# goin from a 622x37 Conti Contact to a 700x32C Pasela



## gutfiddle (Apr 27, 2006)

I've gotten great use out of the Continental Contact tires that came on my LHT but they are now worn out starting to eat up tubes. Nashbar has Pasela's on sale for $14.99 each and I've heard good things about these tires but I'm not sure if they will fit on my rims? (622x18 Alex Rims)


----------



## StageHand (Dec 27, 2002)

622mm is the bead seat diameter of a 700c wheel or tire. They will fit.

The Paselas are pretty good tires, but they come in two flavors: regular and TourGuard. The TG has a Kevlar belt between the tread and the casing to prevent punctures. You know your route better than I do, so you can make your selection based on that.


----------



## gutfiddle (Apr 27, 2006)

StageHand said:


> 622mm is the bead seat diameter of a 700c wheel or tire.

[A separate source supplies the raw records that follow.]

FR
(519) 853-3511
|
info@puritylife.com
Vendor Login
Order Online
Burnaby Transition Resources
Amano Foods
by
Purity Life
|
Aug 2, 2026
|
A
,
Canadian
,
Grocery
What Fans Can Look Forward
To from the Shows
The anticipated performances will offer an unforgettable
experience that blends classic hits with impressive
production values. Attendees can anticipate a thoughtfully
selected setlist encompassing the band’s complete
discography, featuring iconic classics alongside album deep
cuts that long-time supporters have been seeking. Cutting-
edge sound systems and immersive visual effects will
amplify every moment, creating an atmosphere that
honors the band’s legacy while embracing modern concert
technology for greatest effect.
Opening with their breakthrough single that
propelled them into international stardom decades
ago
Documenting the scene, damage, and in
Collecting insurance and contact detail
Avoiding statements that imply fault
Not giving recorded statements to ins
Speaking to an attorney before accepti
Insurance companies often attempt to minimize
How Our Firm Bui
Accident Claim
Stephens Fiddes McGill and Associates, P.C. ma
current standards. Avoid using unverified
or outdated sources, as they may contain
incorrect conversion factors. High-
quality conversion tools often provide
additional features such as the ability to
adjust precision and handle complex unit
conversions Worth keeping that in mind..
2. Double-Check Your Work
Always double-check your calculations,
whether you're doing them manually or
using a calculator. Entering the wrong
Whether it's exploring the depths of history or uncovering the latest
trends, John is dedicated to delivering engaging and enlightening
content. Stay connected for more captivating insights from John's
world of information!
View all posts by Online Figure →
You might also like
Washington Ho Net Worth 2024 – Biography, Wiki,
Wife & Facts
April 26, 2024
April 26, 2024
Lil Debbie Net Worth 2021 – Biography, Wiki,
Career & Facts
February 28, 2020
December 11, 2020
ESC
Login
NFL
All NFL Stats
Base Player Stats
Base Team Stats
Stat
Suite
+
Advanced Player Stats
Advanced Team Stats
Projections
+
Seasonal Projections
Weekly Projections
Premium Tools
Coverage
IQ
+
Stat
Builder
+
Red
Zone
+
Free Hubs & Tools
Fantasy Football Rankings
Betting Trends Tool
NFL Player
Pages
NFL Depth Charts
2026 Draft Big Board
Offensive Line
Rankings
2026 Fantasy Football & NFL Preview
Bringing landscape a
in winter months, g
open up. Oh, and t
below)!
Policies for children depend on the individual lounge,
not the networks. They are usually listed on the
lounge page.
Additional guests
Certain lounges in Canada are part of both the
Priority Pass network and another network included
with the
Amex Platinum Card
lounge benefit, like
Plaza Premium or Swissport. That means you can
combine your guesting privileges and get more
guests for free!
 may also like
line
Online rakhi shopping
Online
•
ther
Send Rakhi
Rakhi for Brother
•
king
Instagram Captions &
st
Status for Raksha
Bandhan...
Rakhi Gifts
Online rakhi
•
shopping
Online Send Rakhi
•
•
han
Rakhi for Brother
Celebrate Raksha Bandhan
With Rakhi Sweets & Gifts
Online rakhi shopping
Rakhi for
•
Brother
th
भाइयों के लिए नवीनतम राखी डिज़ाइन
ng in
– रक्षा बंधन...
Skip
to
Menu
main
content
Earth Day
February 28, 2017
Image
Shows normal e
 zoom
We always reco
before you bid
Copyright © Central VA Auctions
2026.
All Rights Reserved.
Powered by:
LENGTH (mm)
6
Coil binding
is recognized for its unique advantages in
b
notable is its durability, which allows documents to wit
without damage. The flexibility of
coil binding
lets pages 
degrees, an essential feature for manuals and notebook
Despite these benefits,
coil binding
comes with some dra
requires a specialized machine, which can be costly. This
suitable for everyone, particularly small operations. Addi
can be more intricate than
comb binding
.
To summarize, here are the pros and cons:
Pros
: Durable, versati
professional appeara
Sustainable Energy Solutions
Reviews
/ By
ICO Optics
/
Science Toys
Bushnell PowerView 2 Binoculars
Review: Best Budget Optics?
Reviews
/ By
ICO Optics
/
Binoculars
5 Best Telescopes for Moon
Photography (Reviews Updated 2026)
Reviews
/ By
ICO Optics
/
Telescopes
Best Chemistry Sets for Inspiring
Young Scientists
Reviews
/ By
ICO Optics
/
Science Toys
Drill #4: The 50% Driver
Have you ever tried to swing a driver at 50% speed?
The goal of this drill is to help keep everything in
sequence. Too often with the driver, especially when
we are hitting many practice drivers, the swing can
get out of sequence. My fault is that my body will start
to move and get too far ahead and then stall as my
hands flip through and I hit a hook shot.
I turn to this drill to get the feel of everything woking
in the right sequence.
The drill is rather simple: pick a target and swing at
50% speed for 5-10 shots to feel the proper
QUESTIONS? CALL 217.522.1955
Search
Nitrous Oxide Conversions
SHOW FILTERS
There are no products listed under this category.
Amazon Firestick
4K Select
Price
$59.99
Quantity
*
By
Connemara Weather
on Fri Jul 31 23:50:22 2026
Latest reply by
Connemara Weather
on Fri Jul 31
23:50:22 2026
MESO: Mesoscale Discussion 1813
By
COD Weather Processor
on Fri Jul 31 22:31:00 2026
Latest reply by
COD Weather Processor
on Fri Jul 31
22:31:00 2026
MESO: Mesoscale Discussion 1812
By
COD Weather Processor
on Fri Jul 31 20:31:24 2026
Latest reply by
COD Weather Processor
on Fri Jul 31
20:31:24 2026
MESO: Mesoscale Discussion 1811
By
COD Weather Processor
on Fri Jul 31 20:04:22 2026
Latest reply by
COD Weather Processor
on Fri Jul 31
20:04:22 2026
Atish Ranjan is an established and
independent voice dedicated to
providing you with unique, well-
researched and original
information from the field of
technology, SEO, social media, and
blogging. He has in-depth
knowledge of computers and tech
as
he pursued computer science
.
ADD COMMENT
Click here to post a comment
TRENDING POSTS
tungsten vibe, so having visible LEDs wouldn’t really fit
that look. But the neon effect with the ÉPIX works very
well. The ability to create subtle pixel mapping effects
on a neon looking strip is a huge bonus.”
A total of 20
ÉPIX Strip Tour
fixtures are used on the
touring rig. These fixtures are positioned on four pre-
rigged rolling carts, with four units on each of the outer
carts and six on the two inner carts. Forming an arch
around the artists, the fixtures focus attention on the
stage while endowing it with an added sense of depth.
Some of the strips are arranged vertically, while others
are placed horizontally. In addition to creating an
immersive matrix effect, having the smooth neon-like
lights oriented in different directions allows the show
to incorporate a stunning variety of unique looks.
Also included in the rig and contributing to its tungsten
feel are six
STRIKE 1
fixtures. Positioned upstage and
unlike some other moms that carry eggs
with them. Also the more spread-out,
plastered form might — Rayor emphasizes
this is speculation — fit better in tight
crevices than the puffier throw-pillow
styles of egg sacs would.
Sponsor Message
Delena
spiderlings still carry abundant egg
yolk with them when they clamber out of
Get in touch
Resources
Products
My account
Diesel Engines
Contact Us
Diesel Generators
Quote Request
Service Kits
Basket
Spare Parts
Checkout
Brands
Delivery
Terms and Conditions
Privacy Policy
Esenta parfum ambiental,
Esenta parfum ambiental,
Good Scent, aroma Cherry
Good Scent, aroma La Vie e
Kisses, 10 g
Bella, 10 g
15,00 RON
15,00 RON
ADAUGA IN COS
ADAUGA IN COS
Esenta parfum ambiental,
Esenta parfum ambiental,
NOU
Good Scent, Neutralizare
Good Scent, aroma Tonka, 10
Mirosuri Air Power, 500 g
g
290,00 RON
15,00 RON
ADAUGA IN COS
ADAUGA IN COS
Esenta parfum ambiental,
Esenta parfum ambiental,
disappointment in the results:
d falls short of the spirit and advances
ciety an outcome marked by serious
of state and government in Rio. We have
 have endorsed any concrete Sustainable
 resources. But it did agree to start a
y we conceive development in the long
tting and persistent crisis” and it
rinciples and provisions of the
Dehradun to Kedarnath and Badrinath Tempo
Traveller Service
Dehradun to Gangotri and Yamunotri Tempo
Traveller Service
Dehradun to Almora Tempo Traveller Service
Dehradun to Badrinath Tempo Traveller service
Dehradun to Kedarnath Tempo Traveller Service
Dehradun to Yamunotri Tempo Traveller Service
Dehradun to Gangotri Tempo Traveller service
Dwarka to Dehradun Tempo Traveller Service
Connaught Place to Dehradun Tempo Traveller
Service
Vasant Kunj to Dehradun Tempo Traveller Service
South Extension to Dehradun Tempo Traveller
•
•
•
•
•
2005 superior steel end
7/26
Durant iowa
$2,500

They will fit.
> 
> The Paselas are pretty good tires, but they come in two flavors: regular and TourGuard. The TG has a Kevlar belt between the tread and the casing to prevent punctures. You know your route better than I do, so you can make your selection based on that.


thanks for clearing that up, i'm ordering two of the Pasela TG's for $24.99 each.


----------